Monday Begins on Saturday () is a 1965 science fantasy novel by Soviet writers Boris and Arkady Strugatsky, with illustrations by Yevgeniy Migunov. Set in a fictional town in northern Russia, where research in magic occurs, the novel is a satire of Soviet scientific research institutes. It offers an idealistic view of the scientific work ethic, as reflected in the title which suggests that the scientists' weekends are nonexistent. Their idealism is contrasted by an inept administration and a dishonest, show-horse professor. 

The "Scientific Research Institute of Sorcery and Wizardry" (or, in Andrew Bromfield's 2002 translation "the National Institute for the Technology of Witchcraft and Thaumaturgy", abbreviated to "NITWITT"), located in the fictional Northern Russian town of Solovets, is portrayed as a place where everyone either works diligently, or else their loss of honesty is symbolized by their ears becoming more and more hairy.  These hairy-eared people are viewed with disdain by the idealistic scientists. The more morally backward specimens are the most self-aggrandizing and sure of their own significance, while conducting the more ridiculous and nonsensical pseudo-research, to justify their position.

Tale of the Troika, which describes Soviet bureaucracy at its worst, is a sequel, featuring many of the same characters.

Characters and events 
The novel is written from the point of view of Aleksandr Ivanovich Privalov (usually called Sasha), a young programmer from Leningrad, who picks up two hitchhikers during a road trip north through Karelia.  After the two find out that he is a programmer, they convince him to stay in Solovets and work together with them in the Scientific Research Institute of Sorcery and Wizardry (abbreviated NIIChaVo in Russian, which sounds very close to "Ничего", the word for "nothing").

The book contains a large number of references to well-known Russian fairy tales and children's stories: Baba Yaga makes an appearance as does Zmey Gorynych and the Learned Cat from Pushkin's "Ruslan and Lyudmila", who turns out to be a slightly demented bard. Some figures from lore and history also appear, such as genies and Cain. The authors portray these persons and concepts (such as magic) either as objects of scientific inquiry or members of the Institute. Merlin, for example, is described as an incompetent boaster and is in charge of the Institute's Department of Predictions. The Technical Helpdesk is headed by one Sabaoth Baalovich Odin, also described as the most powerful wizard in the universe, while the vivarium is staffed by Alfred, a vampire.

....................

● List of tasks
1) From the Monday Begins on Saturday article, list each Institute figure that the final paragraph names together with a post or department, and give that post.
2) Decide whether each statement agrees with the Monday Begins on Saturday article, answering yes or no and quoting the words that settle it: (a) The novel came out in 1965. (b) Sasha is a programmer from Moscow. (c) Tale of the Troika is a prequel to the novel.
3) Transcribe everything in the Monday Begins on Saturday article from "Monday Begins on" down to "dishonest, show-horse professor.".

● Source data
....................

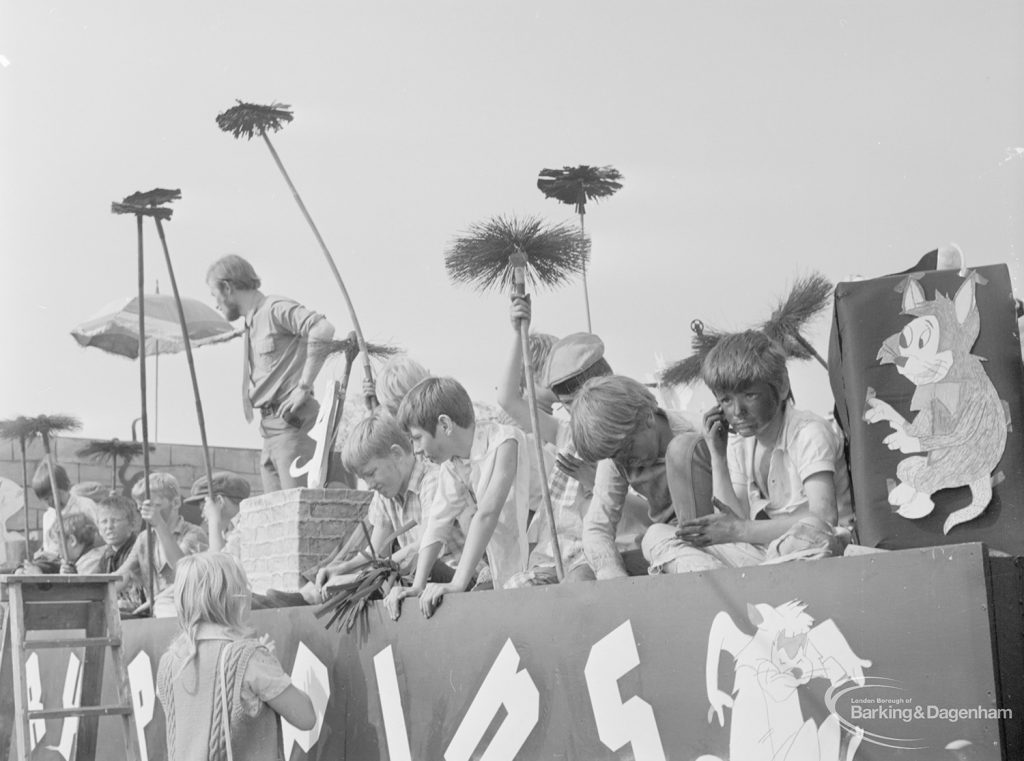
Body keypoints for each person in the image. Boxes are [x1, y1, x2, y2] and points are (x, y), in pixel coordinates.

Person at [648, 330, 853, 572]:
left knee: (807, 533)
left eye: (750, 395)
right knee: (656, 535)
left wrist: (740, 529)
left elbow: (824, 518)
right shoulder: (739, 443)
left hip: (815, 551)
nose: (737, 411)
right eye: (726, 400)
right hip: (764, 555)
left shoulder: (809, 432)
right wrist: (718, 455)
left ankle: (744, 585)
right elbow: (731, 519)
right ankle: (730, 589)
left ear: (783, 386)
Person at [497, 297, 648, 584]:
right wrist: (518, 334)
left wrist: (596, 482)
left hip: (597, 551)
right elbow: (507, 399)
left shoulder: (625, 440)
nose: (568, 411)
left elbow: (647, 514)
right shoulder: (564, 432)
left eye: (574, 404)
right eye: (565, 405)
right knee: (517, 591)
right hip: (552, 553)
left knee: (575, 590)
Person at [384, 377, 534, 619]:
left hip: (546, 548)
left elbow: (487, 515)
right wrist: (417, 585)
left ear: (444, 425)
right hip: (510, 561)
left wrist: (457, 583)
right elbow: (437, 523)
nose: (417, 450)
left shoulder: (505, 442)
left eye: (417, 438)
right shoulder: (453, 465)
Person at [156, 552, 315, 760]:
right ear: (233, 599)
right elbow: (305, 717)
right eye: (245, 588)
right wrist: (270, 665)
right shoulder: (250, 659)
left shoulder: (169, 662)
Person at [207, 254, 336, 493]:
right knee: (276, 518)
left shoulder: (273, 309)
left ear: (227, 288)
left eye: (215, 296)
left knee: (298, 511)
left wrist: (304, 386)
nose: (216, 304)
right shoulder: (251, 323)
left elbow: (323, 328)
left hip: (293, 422)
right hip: (270, 428)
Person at [571, 375, 705, 579]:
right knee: (579, 577)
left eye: (628, 448)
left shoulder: (701, 434)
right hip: (665, 546)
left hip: (711, 543)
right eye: (615, 456)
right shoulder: (617, 457)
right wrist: (612, 573)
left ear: (647, 418)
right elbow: (597, 527)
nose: (625, 461)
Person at [116, 472, 208, 617]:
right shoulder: (144, 539)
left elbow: (182, 570)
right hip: (156, 616)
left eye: (155, 506)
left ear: (176, 502)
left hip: (188, 615)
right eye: (142, 508)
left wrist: (159, 525)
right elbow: (122, 576)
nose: (147, 513)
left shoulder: (194, 534)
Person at [32, 461, 99, 555]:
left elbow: (100, 537)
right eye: (46, 499)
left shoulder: (85, 506)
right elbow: (48, 547)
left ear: (67, 487)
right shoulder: (48, 516)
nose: (52, 501)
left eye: (55, 494)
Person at [94, 494, 146, 616]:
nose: (109, 527)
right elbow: (96, 580)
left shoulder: (137, 548)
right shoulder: (107, 555)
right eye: (104, 521)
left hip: (139, 612)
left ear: (132, 524)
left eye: (115, 521)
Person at [186, 471, 252, 559]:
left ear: (219, 501)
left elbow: (219, 565)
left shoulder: (246, 527)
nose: (202, 515)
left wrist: (214, 519)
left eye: (204, 509)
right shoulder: (228, 530)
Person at [21, 512, 105, 575]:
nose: (56, 550)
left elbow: (81, 593)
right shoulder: (78, 561)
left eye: (57, 543)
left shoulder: (91, 561)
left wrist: (39, 577)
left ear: (72, 541)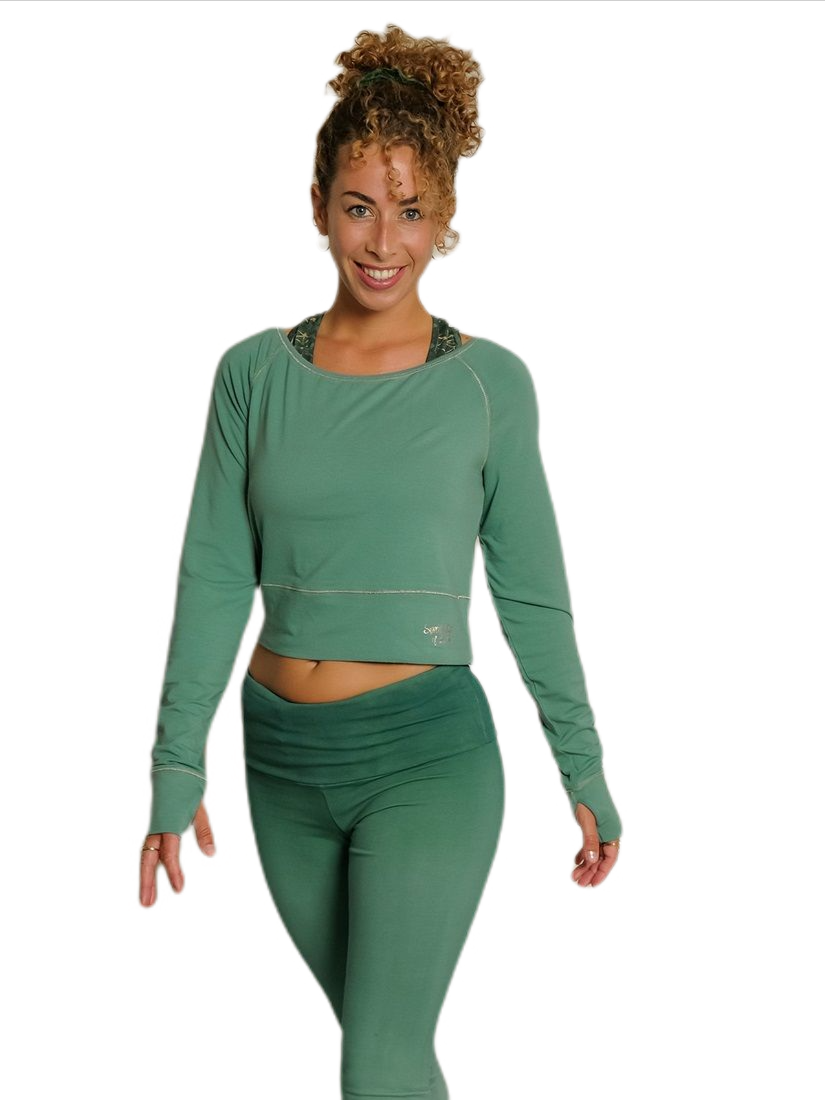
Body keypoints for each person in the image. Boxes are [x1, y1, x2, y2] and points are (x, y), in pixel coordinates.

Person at [139, 23, 623, 1100]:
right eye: (359, 205)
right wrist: (177, 765)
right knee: (389, 1057)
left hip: (425, 758)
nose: (383, 240)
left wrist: (581, 767)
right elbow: (212, 575)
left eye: (411, 211)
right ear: (318, 204)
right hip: (280, 762)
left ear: (445, 218)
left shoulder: (489, 385)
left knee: (377, 1062)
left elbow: (533, 594)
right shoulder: (251, 376)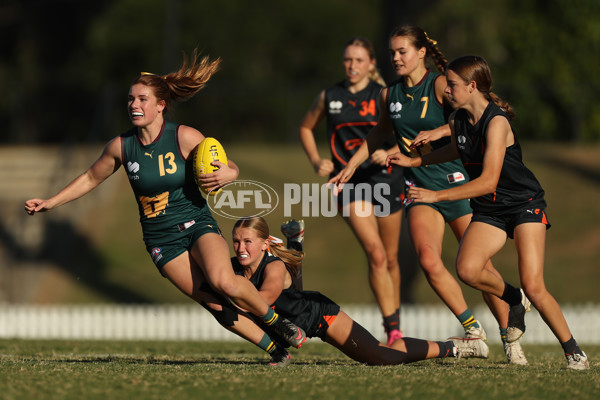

....................

● Outputs in order
1)
- Merlin: in charge of the Institute's Department of Predictions
- Sabaoth Baalovich Odin: heads the Technical Helpdesk
- Alfred, a vampire: staffs the vivarium

2)
(a) Yes: "is a 1965 science fantasy novel"
(b) No: "a young programmer from Leningrad"
(c) No: "is a sequel, featuring many of the same characters"

3)
Monday Begins on Saturday () is a 1965 science fantasy novel by Soviet writers Boris and Arkady Strugatsky, with illustrations by Yevgeniy Migunov. Set in a fictional town in northern Russia, where research in magic occurs, the novel is a satire of Soviet scientific research institutes. It offers an idealistic view of the scientific work ethic, as reflected in the title which suggests that the scientists' weekends are nonexistent. Their idealism is contrasted by an inept administration and a dishonest, show-horse professor.